The "Lordian Day" is that which the Christian Church, from the very beginning, has kept and - mark this - voluntarily, voluntarily, in memory of the resurrection of our Lord JESUS CHRIST. It’s very voluntariness gives it value in the sight of the Lord.
If some loving friend gives you a birthday present its special value is that it shows his kindly thought. If you had written to say, "I am going to have a birthday and will expect a present from you," it would lose all its value. So the Seventh-day Adventists challenge us, "Show us a commandment in the New Testament telling us to observe the first day of the week." We say, "There is no commandment. We are under grace, not law." They ask, "Why do you do it?"
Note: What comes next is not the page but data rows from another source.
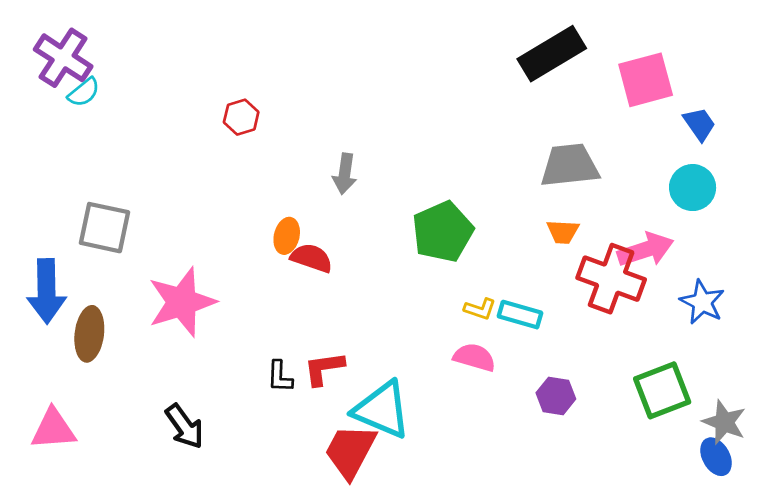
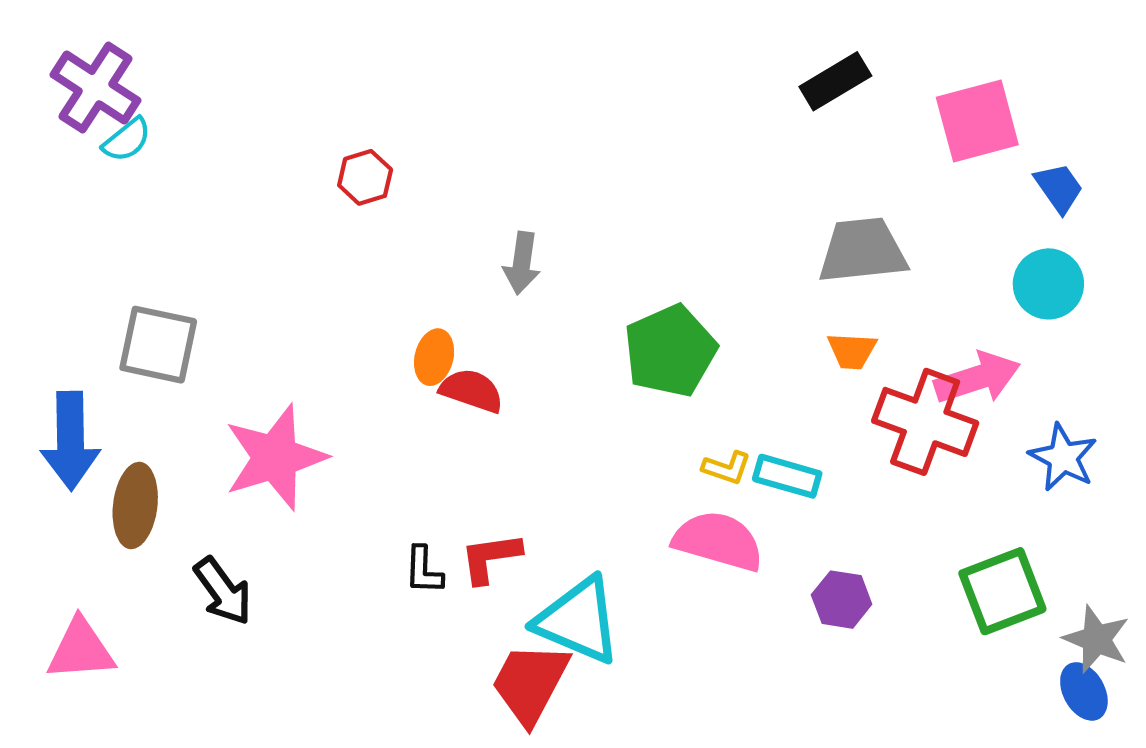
black rectangle: (552, 54) -> (835, 81), size x0.7
pink semicircle: (474, 357) -> (718, 541), size x1.4
black arrow: (185, 426) -> (223, 591), moved

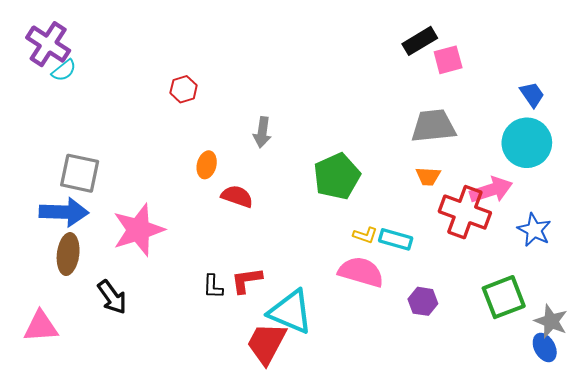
pink square: (977, 121) -> (448, 60), moved, size x0.7
cyan circle: (1048, 284) -> (527, 143), size x1.4
orange ellipse: (434, 357) -> (207, 165), moved
blue arrow: (70, 441) -> (64, 212), moved, turned -87

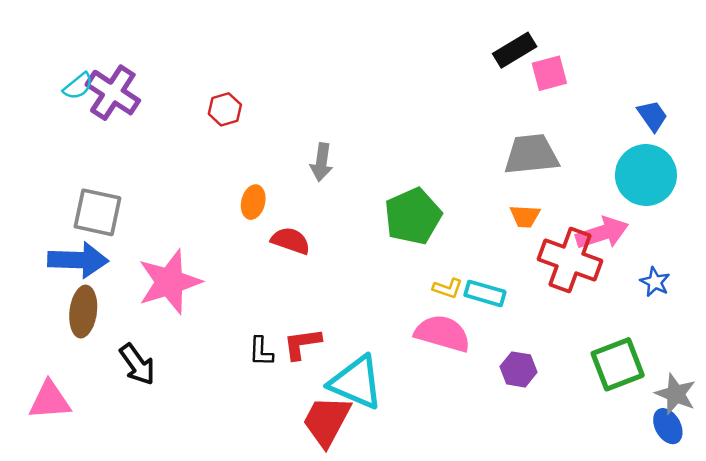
purple cross: (48, 44) -> (113, 93), moved
blue star: (534, 230) -> (655, 282), size x0.7

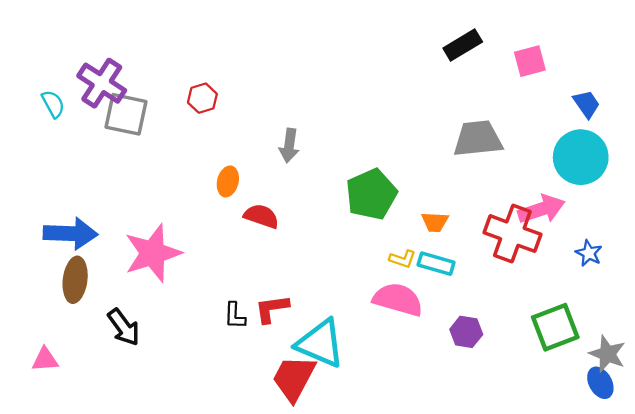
pink square: (549, 73) -> (530, 61), moved
cyan semicircle: (78, 86) -> (53, 104), moved, turned -80
gray square: (97, 212) -> (126, 114), moved
orange trapezoid: (525, 216) -> (435, 222), moved
pink triangle: (50, 400) -> (45, 360), size x0.7

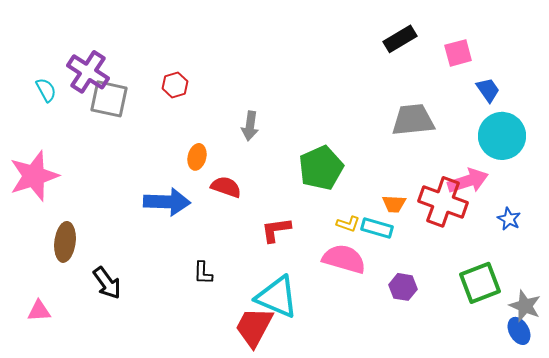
blue trapezoid: (587, 104) -> (488, 90), moved
orange trapezoid: (435, 222) -> (394, 204), moved
blue arrow: (70, 234) -> (167, 202), moved
pink star: (153, 253) -> (34, 176), moved
red L-shape: (272, 309) -> (276, 230), moved

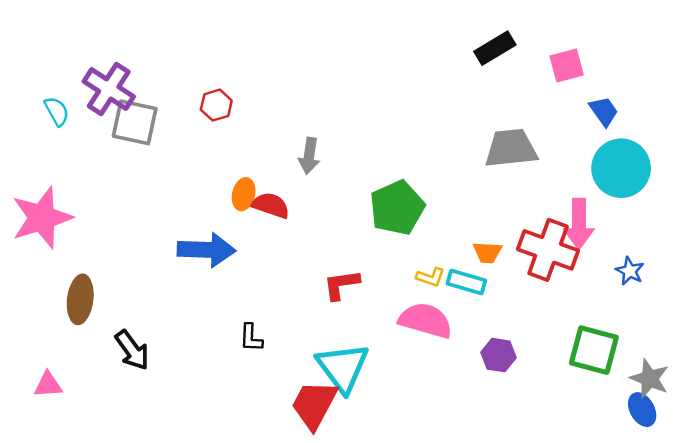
pink arrow: (468, 181) -> (579, 224), turned 108
red semicircle: (226, 187) -> (271, 205), moved
green square: (480, 283) -> (594, 350), turned 36
cyan triangle: (277, 297) -> (343, 367), turned 30

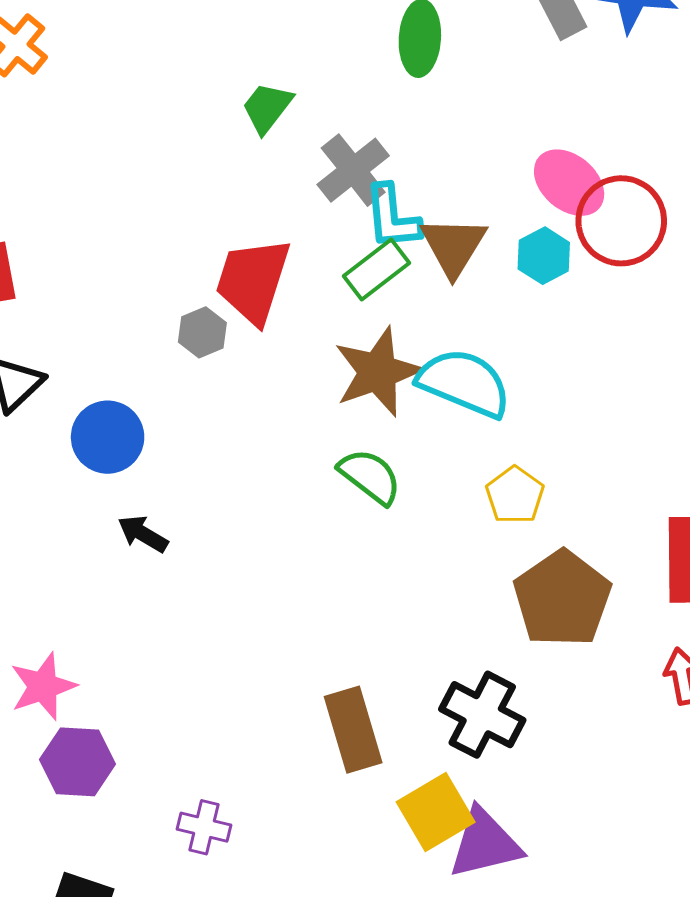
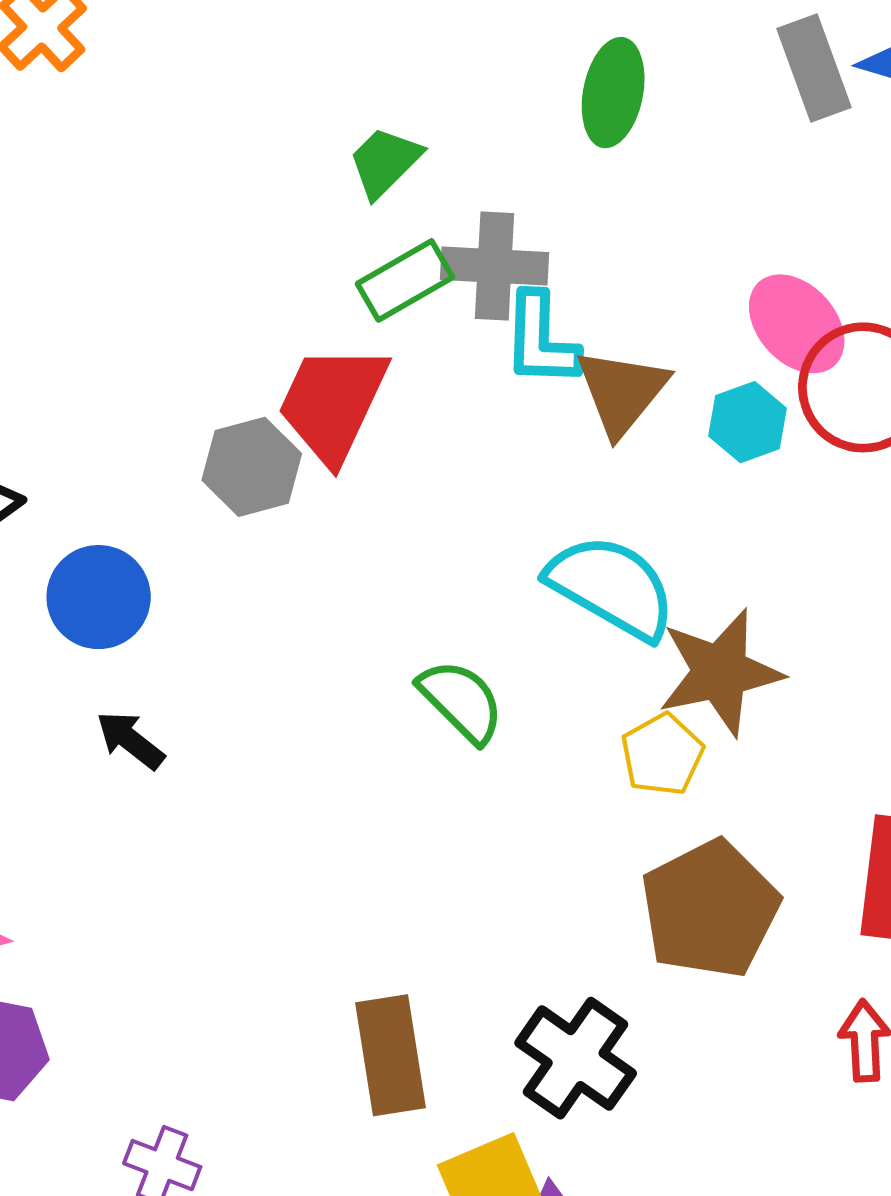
gray cross: (353, 170) -> (495, 266), turned 34
green rectangle: (377, 269) -> (405, 280), moved
gray hexagon: (202, 332) -> (252, 467), size x1.4
brown star: (378, 372) -> (720, 672), moved

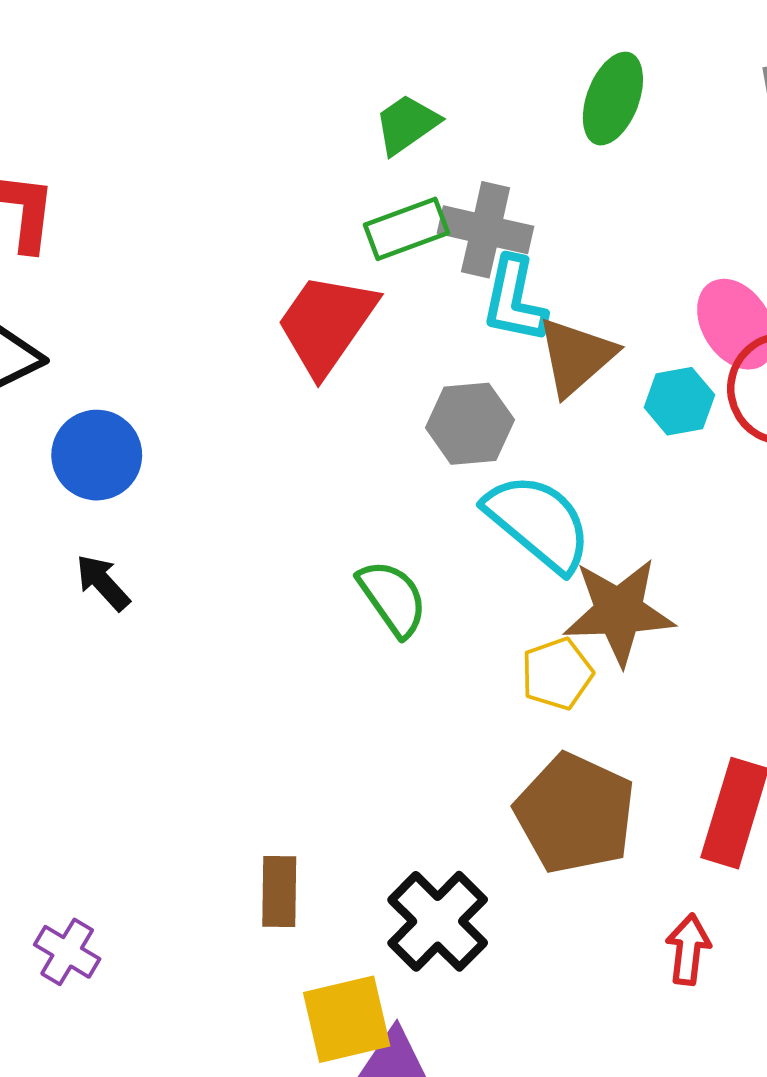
gray hexagon: (252, 467) -> (470, 424), moved
brown pentagon: (710, 909) -> (575, 814), turned -30
brown rectangle: (391, 1055) -> (279, 891), size x0.7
"Because of the gratitude of our hearts to the Lord JESUS who rose from the dead on the first day of the week."
The first day of the week has been given a special place in the Book of the Acts, and the First Epistle to the Corinthians. That special place has been marked from the beginning of Christianity to the present time.
As Israel of old by their recognition of the Sabbath manifested their love to the Lord, their reverence to His name, so by the observance of the Lord's Day we manifest the same thing. Christians should be very careful about the use of the Lord's Day, and never should allow themselves to treat it just as a common day, and be indifferent to its claims. Suppose it were taken away from us. Suppose this country became like Russia and every day was a secular day and there were no special privileges such as we have enjoyed. How we would miss them! How bitterly we would rue the memory of ever having treated that day carelessly.
We have a spiritual lesson out of this - that for Israel of old it was absolutely legal - we are told that the righteousness of the law is fulfilled in us who walk not after the flesh but after the Spirit. While we are dead to the law in the body of CHRIST, yet every righteous requirement of the law will be fulfilled in us as we walk in the power of the Holy Spirit.